McDaniel C Griffin, Fox Dermot, Pastura Patricia, Alharbi Sara, Huppert Stacey S, Cras Timothy D Le
Division of Pulmonary Biology, Department of Pediatrics, Cincinnati Children's Hospital Medical Center and University of Cincinnati College of Medicine, Cincinnati, Ohio, USA.
Division of Gastroenterology, Hepatology and Nutrition, Department of Pediatrics, Cincinnati Children's Hospital Medical Center and University of Cincinnati College of Medicine, Cincinnati, Ohio, USA.
Pediatr Blood Cancer. 2025 Mar;72(3):e31492. doi: 10.1002/pbc.31492. Epub 2024 Dec 26.
Kaposiform lymphangiomatosis (KLA) is a complex lymphatic anomaly associated with a somatic activating NRAS p.Q61R (NRAS) mutation. KLA is characterized by malformed lymphatic vessels that can lead to effusions and coagulopathy. The goal of this study was to generate an in vivo mouse model to determine if prenatal expression of the Nras mutation in lymphatic endothelial cells induces disease characteristics found in KLA patients.
A Cre-loxP system was used to conditionally express Nras in cells expressing lymphatic vessel endothelial hyaluronan receptor 1 (Lyve1), a marker of lymphatic and other types of endothelial cells that starts being expressed at embryonic day (E) 7.5. Because pups did not survive birth, embryos were collected at E14.5, E15.5, and E18.5 for gross analysis, histology and immunostaining, and organ whole-mounts.
Staining for NRAS demonstrated robust recombination in the Nras mutant embryos and localization of Nras at sites of vascular abnormalities. Nras mutant embryos had significant edema and dysmorphic jugular lymph sacs with abnormal Lyve1-positive cellular masses. The lymphatic vessel network in the back skin of the Nras mutant embryos had fewer branch points and increased vessel diameter. Nras mutant embryos had severe hepatic defects characterized by disordered and enlarged vessels. By E18.5, Nras mutant embryos were dead.
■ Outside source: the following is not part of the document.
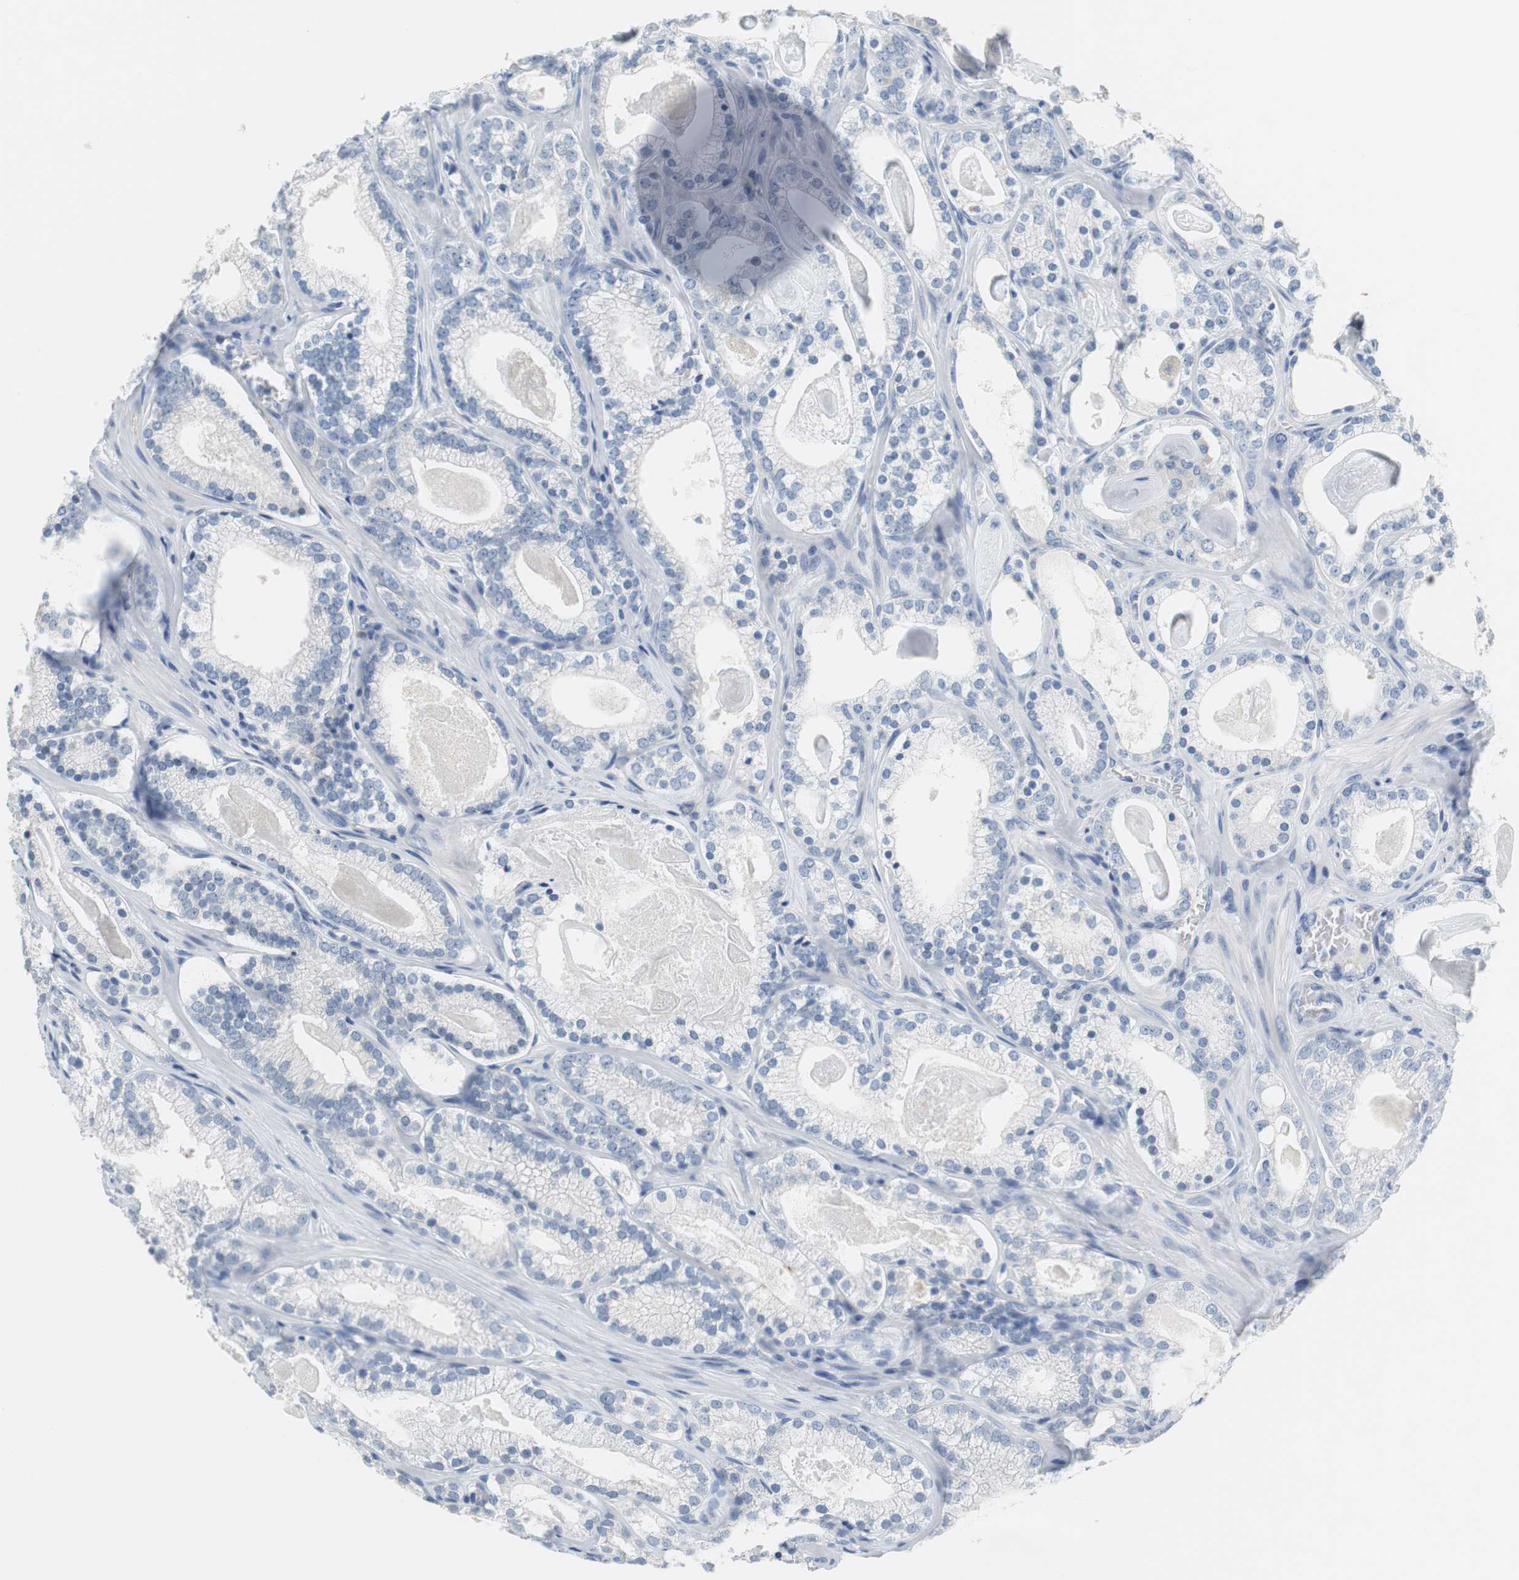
{"staining": {"intensity": "negative", "quantity": "none", "location": "none"}, "tissue": "prostate cancer", "cell_type": "Tumor cells", "image_type": "cancer", "snomed": [{"axis": "morphology", "description": "Adenocarcinoma, Low grade"}, {"axis": "topography", "description": "Prostate"}], "caption": "The histopathology image reveals no significant expression in tumor cells of low-grade adenocarcinoma (prostate). Brightfield microscopy of immunohistochemistry stained with DAB (brown) and hematoxylin (blue), captured at high magnification.", "gene": "GLCCI1", "patient": {"sex": "male", "age": 59}}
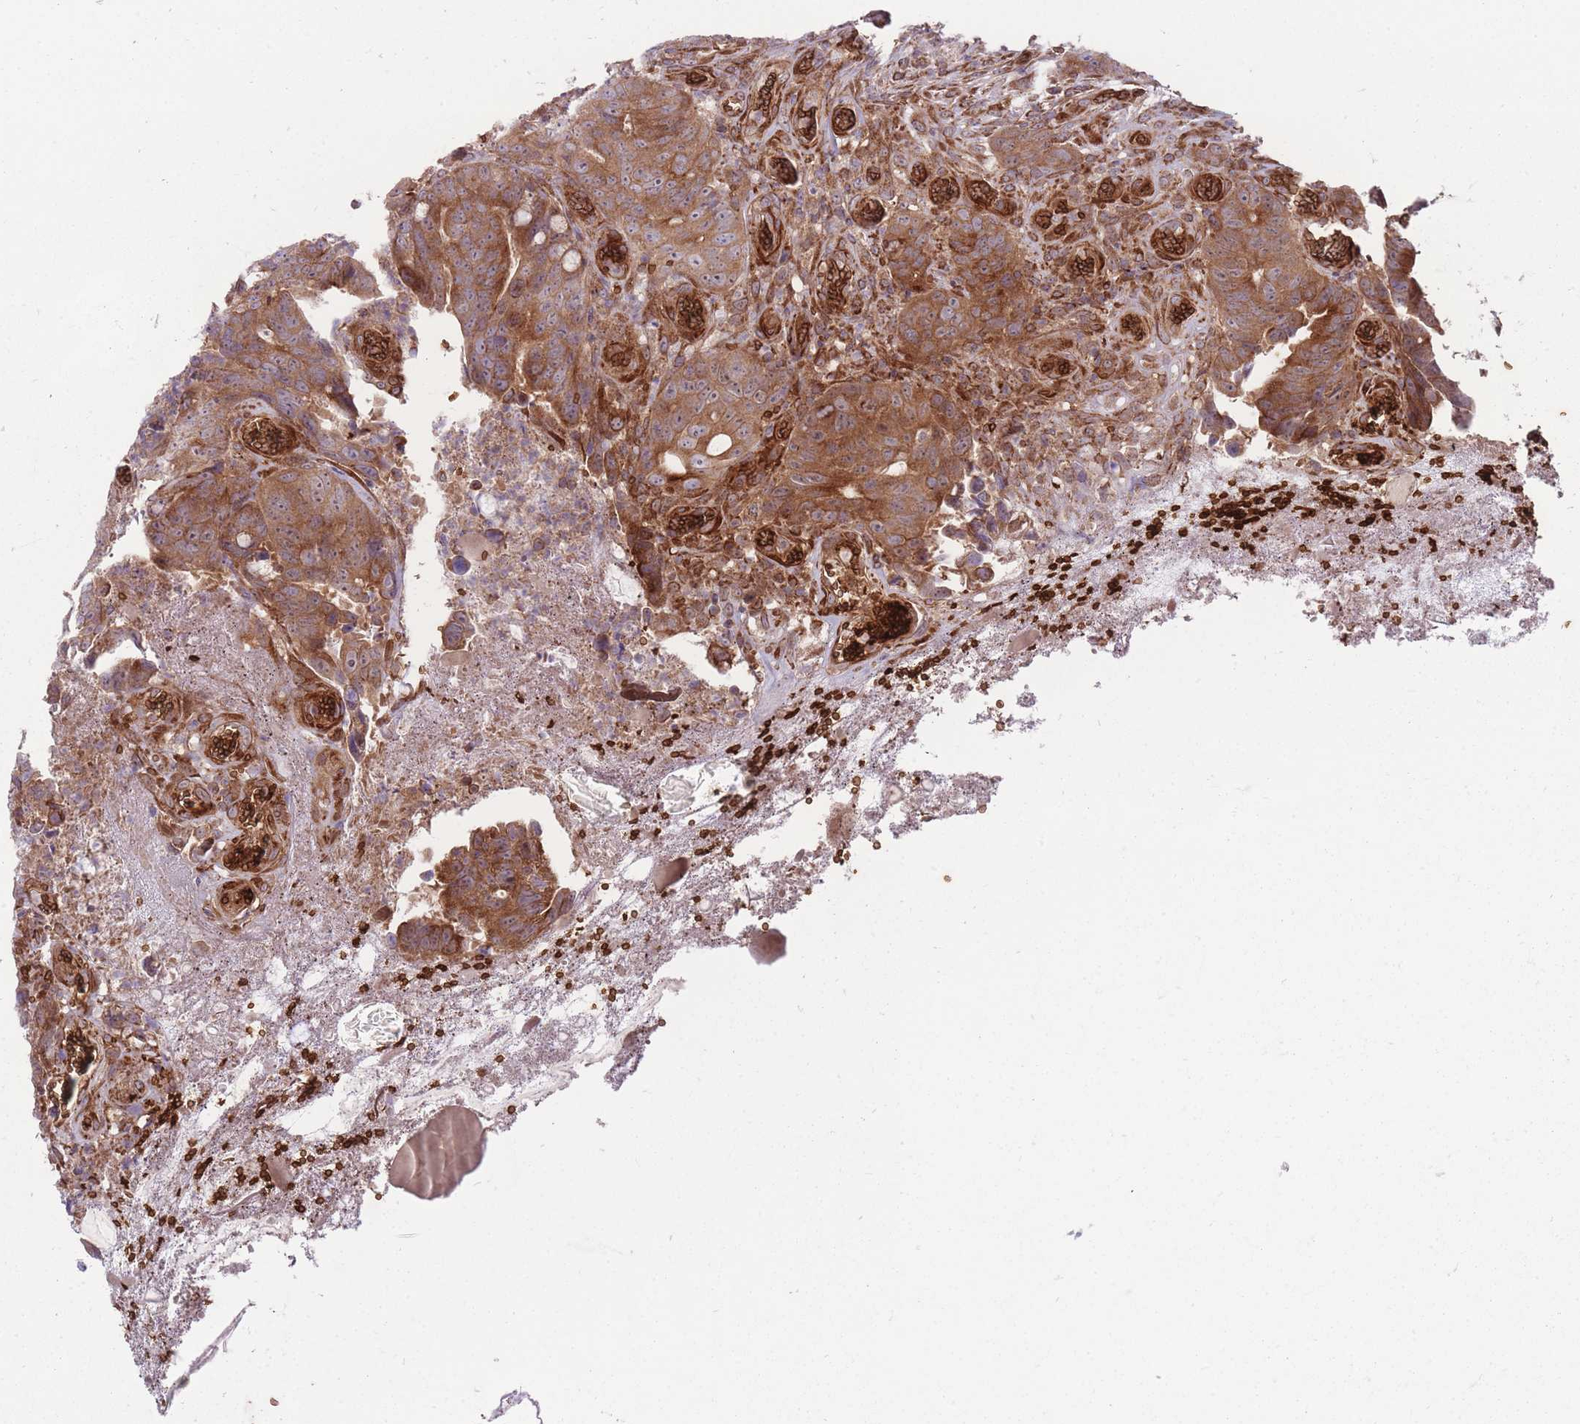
{"staining": {"intensity": "strong", "quantity": ">75%", "location": "cytoplasmic/membranous"}, "tissue": "colorectal cancer", "cell_type": "Tumor cells", "image_type": "cancer", "snomed": [{"axis": "morphology", "description": "Adenocarcinoma, NOS"}, {"axis": "topography", "description": "Colon"}], "caption": "Immunohistochemical staining of colorectal cancer shows high levels of strong cytoplasmic/membranous protein positivity in approximately >75% of tumor cells.", "gene": "ANKRD10", "patient": {"sex": "female", "age": 82}}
Conditional expression of Nras in Lyve1-positive cells caused edema, abnormal lymphatic development, and hepatic vascular defects in mouse embryos. These findings further support the role of NRAS as a driver of the lymphatic overgrowth, vessel enlargement, and dysfunction in the pathophysiology of KLA.
卡波西样淋巴管瘤病(KLA)是一种复杂的淋巴管异常疾病,与体细胞激活型NRAS p.Q61R(NRAS)突变相关。KLA的特征是淋巴管畸形,可导致积液和凝血病。本研究的目的是建立一种体内小鼠模型,以确定淋巴管内皮细胞中Nras突变的产前表达是否会诱发KLA患者所具有的疾病特征。
使用Cre-loxP系统在表达淋巴管内皮透明质酸受体1(Lyve1)的细胞中条件性表达Nras,Lyve1是淋巴管及其他类型内皮细胞的标志物,在胚胎第7.5天开始表达。由于幼崽出生后无法存活,因此在胚胎第14.5天、15.5天和18.5天收集胚胎,进行大体分析、组织学和免疫染色以及器官整体装片观察。
NRAS染色显示Nras突变胚胎中有强烈的重组,且Nras定位于血管异常部位。Nras突变胚胎有明显水肿,颈淋巴囊畸形,伴有异常的Lyve1阳性细胞团。Nras突变胚胎背部皮肤的淋巴管网络分支点减少,血管直径增加。Nras突变胚胎有严重的肝脏缺陷,其特征是血管紊乱和扩张。到胚胎第18.5天,Nras突变胚胎死亡。
在Lyve1阳性细胞中条件性表达Nras会导致小鼠胚胎出现水肿、淋巴管发育异常和肝脏血管缺陷。这些发现进一步支持了NRAS在KLA病理生理学中作为淋巴管过度生长、血管扩张和功能障碍驱动因素的作用。